Dataset records:
━━━
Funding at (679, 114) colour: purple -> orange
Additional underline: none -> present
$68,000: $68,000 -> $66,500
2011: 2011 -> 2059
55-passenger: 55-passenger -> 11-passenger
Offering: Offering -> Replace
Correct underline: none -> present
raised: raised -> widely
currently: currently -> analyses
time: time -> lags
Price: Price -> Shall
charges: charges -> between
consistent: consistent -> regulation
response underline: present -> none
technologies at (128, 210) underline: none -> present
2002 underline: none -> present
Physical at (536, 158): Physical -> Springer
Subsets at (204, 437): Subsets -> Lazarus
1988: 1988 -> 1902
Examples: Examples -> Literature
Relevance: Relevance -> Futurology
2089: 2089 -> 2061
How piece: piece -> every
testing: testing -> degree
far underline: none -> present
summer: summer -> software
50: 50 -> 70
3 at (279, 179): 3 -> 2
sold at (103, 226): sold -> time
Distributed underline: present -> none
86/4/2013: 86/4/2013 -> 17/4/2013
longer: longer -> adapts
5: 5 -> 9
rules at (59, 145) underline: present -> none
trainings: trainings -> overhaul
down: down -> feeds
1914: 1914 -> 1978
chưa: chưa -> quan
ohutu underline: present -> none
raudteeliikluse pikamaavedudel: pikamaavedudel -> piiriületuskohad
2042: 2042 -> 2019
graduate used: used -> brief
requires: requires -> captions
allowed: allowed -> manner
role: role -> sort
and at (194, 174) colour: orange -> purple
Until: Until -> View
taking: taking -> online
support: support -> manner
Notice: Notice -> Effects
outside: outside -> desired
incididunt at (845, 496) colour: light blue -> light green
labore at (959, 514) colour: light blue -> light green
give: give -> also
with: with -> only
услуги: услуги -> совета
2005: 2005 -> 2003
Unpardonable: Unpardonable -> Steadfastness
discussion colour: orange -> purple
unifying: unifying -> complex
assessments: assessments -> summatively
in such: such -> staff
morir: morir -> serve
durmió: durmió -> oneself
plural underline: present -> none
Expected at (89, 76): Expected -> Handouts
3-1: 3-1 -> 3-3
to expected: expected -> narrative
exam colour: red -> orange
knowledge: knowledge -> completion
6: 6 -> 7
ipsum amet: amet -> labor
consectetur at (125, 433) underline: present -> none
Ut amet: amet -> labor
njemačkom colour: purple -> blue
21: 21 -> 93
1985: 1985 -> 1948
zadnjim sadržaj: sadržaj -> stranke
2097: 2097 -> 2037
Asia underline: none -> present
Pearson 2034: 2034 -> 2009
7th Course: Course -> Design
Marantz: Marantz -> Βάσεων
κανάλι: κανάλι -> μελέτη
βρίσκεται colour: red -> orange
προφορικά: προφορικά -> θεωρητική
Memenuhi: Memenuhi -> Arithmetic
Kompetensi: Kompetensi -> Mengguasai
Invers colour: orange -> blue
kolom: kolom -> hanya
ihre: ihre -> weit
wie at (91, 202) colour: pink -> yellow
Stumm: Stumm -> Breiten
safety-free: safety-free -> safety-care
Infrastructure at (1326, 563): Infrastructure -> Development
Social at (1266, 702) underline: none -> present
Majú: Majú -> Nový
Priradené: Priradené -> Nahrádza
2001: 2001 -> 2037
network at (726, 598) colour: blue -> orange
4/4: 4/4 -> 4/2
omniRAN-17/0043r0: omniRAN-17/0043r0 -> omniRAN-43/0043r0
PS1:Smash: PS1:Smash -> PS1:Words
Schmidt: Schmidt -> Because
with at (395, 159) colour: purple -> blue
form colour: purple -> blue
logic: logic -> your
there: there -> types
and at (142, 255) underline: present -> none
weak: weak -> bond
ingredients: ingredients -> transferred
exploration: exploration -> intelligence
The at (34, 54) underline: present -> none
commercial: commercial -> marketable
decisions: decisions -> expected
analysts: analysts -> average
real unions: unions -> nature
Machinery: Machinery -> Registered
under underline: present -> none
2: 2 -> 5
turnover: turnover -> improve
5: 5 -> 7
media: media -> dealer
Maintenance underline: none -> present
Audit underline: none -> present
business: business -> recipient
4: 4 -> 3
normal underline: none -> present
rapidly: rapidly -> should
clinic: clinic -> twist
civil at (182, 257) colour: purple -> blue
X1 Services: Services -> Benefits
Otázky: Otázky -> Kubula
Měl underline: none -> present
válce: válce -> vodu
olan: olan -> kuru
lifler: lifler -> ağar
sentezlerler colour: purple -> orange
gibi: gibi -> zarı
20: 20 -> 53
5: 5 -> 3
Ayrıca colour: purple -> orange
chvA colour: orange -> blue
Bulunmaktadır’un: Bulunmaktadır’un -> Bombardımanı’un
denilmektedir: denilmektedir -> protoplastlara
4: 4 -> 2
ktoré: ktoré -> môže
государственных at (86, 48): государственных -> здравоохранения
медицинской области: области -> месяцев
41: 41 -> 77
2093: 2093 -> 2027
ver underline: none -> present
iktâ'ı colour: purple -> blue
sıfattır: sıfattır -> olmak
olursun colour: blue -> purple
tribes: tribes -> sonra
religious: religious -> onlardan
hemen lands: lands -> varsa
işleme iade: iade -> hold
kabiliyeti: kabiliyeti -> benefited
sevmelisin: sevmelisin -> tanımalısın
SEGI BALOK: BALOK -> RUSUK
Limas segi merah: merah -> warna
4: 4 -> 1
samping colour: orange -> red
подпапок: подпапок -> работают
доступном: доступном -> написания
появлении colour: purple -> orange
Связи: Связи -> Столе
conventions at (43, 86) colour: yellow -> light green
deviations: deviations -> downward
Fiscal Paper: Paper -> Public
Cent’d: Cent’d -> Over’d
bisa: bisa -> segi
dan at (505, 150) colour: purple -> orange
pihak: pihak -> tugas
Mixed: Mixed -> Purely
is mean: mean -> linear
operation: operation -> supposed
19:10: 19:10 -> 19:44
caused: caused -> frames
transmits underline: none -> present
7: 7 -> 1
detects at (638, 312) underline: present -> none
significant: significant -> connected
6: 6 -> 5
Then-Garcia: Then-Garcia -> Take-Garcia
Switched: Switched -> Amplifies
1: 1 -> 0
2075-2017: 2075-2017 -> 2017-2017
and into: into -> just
━━━
Rewrite everything from the start of the records down to the line containing "response underline: present -> none" as a numbered list, leaving out blank lines.

## Exercise answer
1. Funding at (679, 114) colour: purple -> orange
2. Additional underline: none -> present
3. $68,000: $68,000 -> $66,500
4. 2011: 2011 -> 2059
5. 55-passenger: 55-passenger -> 11-passenger
6. Offering: Offering -> Replace
7. Correct underline: none -> present
8. raised: raised -> widely
9. currently: currently -> analyses
10. time: time -> lags
11. Price: Price -> Shall
12. charges: charges -> between
13. consistent: consistent -> regulation
14. response underline: present -> none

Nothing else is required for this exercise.